▶ [TASK INSTRUCTIONS] Count the lines in the material below that contain the string "Artisan", treating uppercase and lowercase as different. Reply with the number alone.

▶ [Entries drawn from a collection]

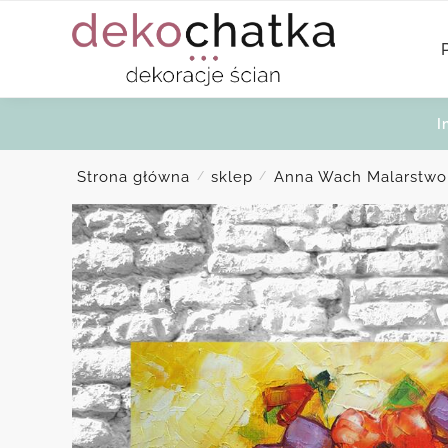
Skip
Skip
to
to
navigation
content
I
Strona główna
sklep
Anna Wach Malarstwo
/
/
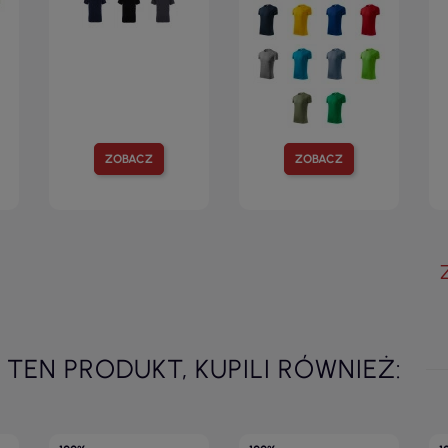
ZOBACZ
ZOBACZ
I TEN PRODUKT, KUPILI RÓWNIEŻ:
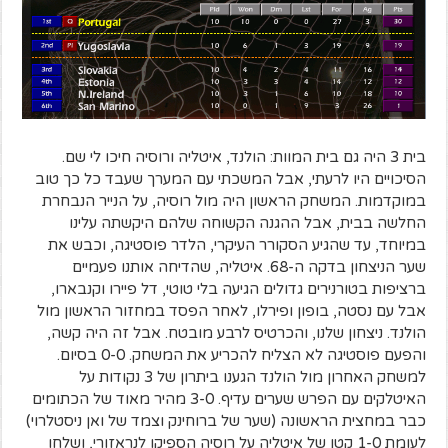
בית 3 היה גם בית המוות: הולנד, איטליה ורוסיה חיכו לי שם.
הסיכויים היו לרעתי, אבל המשכתי עם המערך שעבד כל כך טוב
במוקדמות. המשחק הראשון היה מול רוסיה, על הנייר הנבחרת
החלשה בבית, אבל ההגנה הקשוחה שלהם היקשתה עלינו
במיוחד, עד שהגיע הסקורר העיקרי, הלדר פוסטיגה, וכבש את
שער הניצחון בדקה ה-68. איטליה, שהדיחה אותנו פעמיים
ברציפות בטורנירים גדולים הגיעה בלי טוטי, דל פיירו וקנבארו,
אבל עם נסטה, בופון ופירלו, לאחר הפסד במחזור הראשון מול
הולנד. ניצחון שלנו, והכרטיס לרבע מובטח. אבל זה היה קשה,
והפעם פוסטיגה לא הצליח להכריע את המשחק. 0-0 בסיום.
למשחק האחרון מול הולנד הגענו ביתרון של 3 נקודות על
האיטלקים עם הפרש שערים עדיף. 3-0 מהיר מאוד של הכתומים
כבר במחצית הראשונה (שער של ברוחינק וצמד של ואן ניסטלרוי)
לעומת 1-0 קטן של איטליה על רוסיה הספיקו לנראזורי, ושלחו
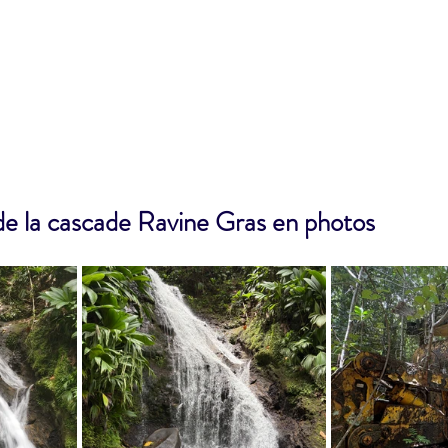
e la cascade Ravine Gras en photos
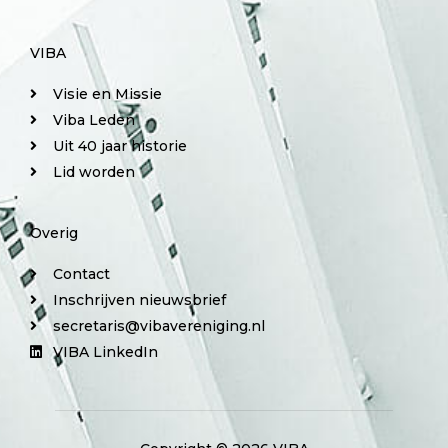
VIBA
Visie en Missie
Viba Leden
Uit 40 jaar historie
Lid worden
Overig
Contact
Inschrijven nieuwsbrief
secretaris@vibavereniging.nl
VIBA LinkedIn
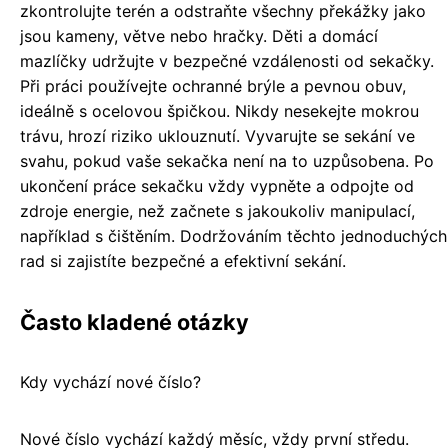
zkontrolujte terén a odstraňte všechny překážky jako
jsou kameny, větve nebo hračky. Děti a domácí
mazlíčky udržujte v bezpečné vzdálenosti od sekačky.
Při práci používejte ochranné brýle a pevnou obuv,
ideálně s ocelovou špičkou. Nikdy nesekejte mokrou
trávu, hrozí riziko uklouznutí. Vyvarujte se sekání ve
svahu, pokud vaše sekačka není na to uzpůsobena. Po
ukončení práce sekačku vždy vypněte a odpojte od
zdroje energie, než začnete s jakoukoliv manipulací,
například s čištěním. Dodržováním těchto jednoduchých
rad si zajistíte bezpečné a efektivní sekání.
Často kladené otázky
Kdy vychází nové číslo?
Nové číslo vychází každý měsíc, vždy první středu.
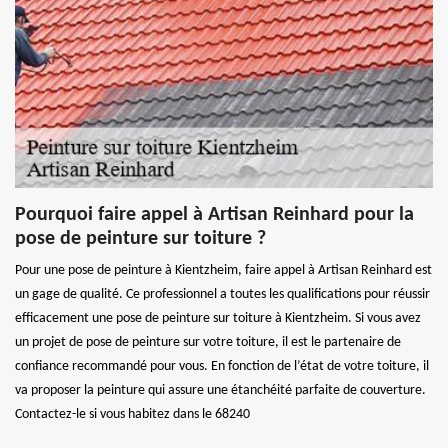
Pourquoi faire appel à Artisan Reinhard pour la
pose de peinture sur toiture ?
Pour une pose de peinture à Kientzheim, faire appel à Artisan Reinhard est
un gage de qualité. Ce professionnel a toutes les qualifications pour réussir
efficacement une pose de peinture sur toiture à Kientzheim. Si vous avez
un projet de pose de peinture sur votre toiture, il est le partenaire de
confiance recommandé pour vous. En fonction de l’état de votre toiture, il
va proposer la peinture qui assure une étanchéité parfaite de couverture.
Contactez-le si vous habitez dans le 68240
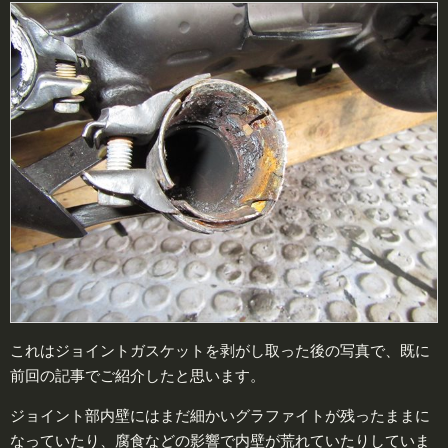
これはジョイントガスケットを剥がし取った後の写真で、既に
前回の記事でご紹介したと思います。
ジョイント部内壁にはまだ細かいグラファイトが残ったままに
なっていたり、腐食などの影響で内壁が荒れていたりしていま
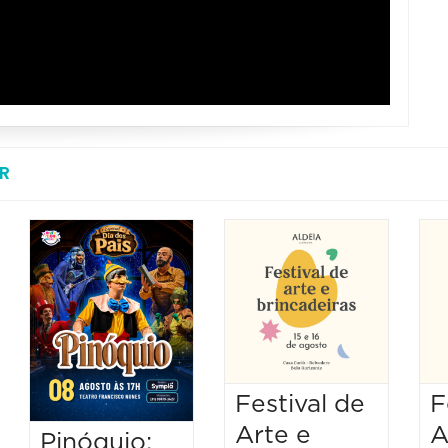
R
Festival de
F
Arte e
A
Pinóquio:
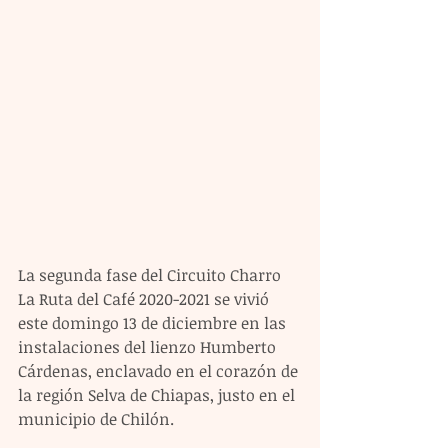
La segunda fase del Circuito Charro 
La Ruta del Café 2020-2021 se vivió 
este domingo 13 de diciembre en las 
instalaciones del lienzo Humberto 
Cárdenas, enclavado en el corazón de 
la región Selva de Chiapas, justo en el 
municipio de Chilón. 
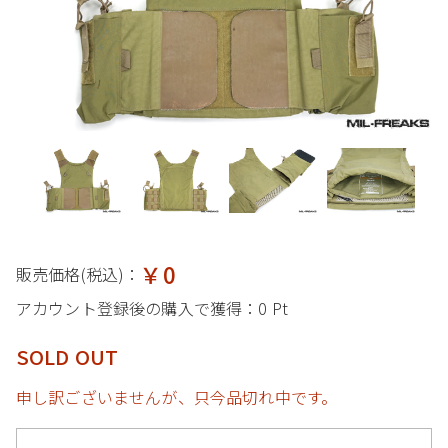
￥0
販売価格(税込)：
アカウント登録後の購入で獲得：
0 Pt
SOLD OUT
申し訳ございませんが、只今品切れ中です。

▶ [OUTPUT] 2